Spring is over us and several months have passed since we last shared an update on WebAssembly compilation.

Introduction

wasm_of_ocaml is a compiler from OCaml bytecode to WebAssembly, similar to js_of_ocaml from which it was forked. wasm_of_ocaml offers a functional, almost drop-in replacement for js_of_ocaml - with better performance.

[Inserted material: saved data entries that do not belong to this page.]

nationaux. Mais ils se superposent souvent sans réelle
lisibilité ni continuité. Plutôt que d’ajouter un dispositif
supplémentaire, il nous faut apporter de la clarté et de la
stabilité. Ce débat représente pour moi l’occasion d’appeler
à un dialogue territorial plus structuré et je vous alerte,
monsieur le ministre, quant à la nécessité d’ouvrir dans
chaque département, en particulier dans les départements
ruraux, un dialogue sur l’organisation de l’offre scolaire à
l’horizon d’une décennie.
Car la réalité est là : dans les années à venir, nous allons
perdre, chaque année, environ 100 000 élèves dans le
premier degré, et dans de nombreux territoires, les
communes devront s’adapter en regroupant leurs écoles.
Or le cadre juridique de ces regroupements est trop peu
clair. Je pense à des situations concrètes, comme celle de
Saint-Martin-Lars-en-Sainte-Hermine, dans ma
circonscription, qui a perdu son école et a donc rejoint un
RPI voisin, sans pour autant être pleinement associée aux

For now, the compiler targets a JavaScript-hosted WebAssembly engine. The produced code furthermore requires the following Wasm extensions to run:

Platform support

wasm_of_ocaml news

Since the last update in December

  • Jérôme gave a talk about wasm_of_ocaml at the INRIA Cambium seminar - slides available here
  • Olivier Nicole joined the wasm_of_ocaml effort
  • Jérôme and Olivier visited Jane Street to help them adopt wasm_of_ocaml

Notable features

  • Sourcemap support was added ocaml-wasm/wasm_of_ocaml#27
  • A first implementation of separate compilation was completed ocaml-wasm/wasm_of_ocaml#36
    • One can compile cmo and cma files, producing intermediate archive files
    • Then the files can be linked together: relevant Wasm modules are put in a directory, and JavaScript code is generated to load them and link them together
  • Store long-lived toplevel values into globals ocaml-wasm/wasm_of_ocaml#30
    • The initialization code produced by wasm_of_ocaml can be large and contain a large number of variables. This is challenging to both binaryen tools and the Wasm engines. The problem can be alleviated by storing long-lived toplevel values into global variables. As an side benefit, many closures can be statically allocated (since their free variables are now stored in globals), which again can provide performance improvements in the remaining parts of the code.
  • Tuple syntax changes ocaml-wasm/wasm_of_ocaml#31
    • Prepared the switch to the new version of binaryen, which has small syntax changes
  • Use the JS String Builtins proposal for string conversions when available ocaml-wasm/wasm_of_ocaml#33
  • Improve the WAT (Wasm text format) output to be more readable ocaml-wasm/wasm_of_ocaml#34
    • Name local variables (they were just numbered) and use shorter names (the names used to be systematically suffixed to ensure they were unique).

Other features and fixes

Binaryen fixes

  • PR: wasm-merge: check that the types of imports and exports match. WebAssembly/binaryen#6437
    • Improved binaryen’s linker to check that the types of imports and exports match. Found a type mismatch in the wasm_of_ocaml runtime this way.
  • PR: Fixes regarding explicit names WebAssembly/binaryen#6466
    • The name of some module components were lost during module linking
  • PR: Fix writing of data segment names in name section WebAssembly/binaryen#6462
    • Binaryen could actually generate a malformed name section
13 Likes

Thanks for the slides.

@vouillon, slide 36 came out unintuitive to me. I would have expected js_of_ocaml’s textual encoding of OCaml into JavaScript to take more space than wasm’s binary encoding. Is it due the difference in abstraction levels of the target languages ?

1 Like

I think this is because Wasm is lower level, indeed. In particular, when allocating a closure, one needs to list all its free variables, while this is implicit in JavaScript.

If you think about it, JavaScript is rather compact. Allocating an array is [e1,..., en]; a function call is f(e1,...,en). And the comma is so common that it is likely to take less than one byte once compressed. It seems hard to do better.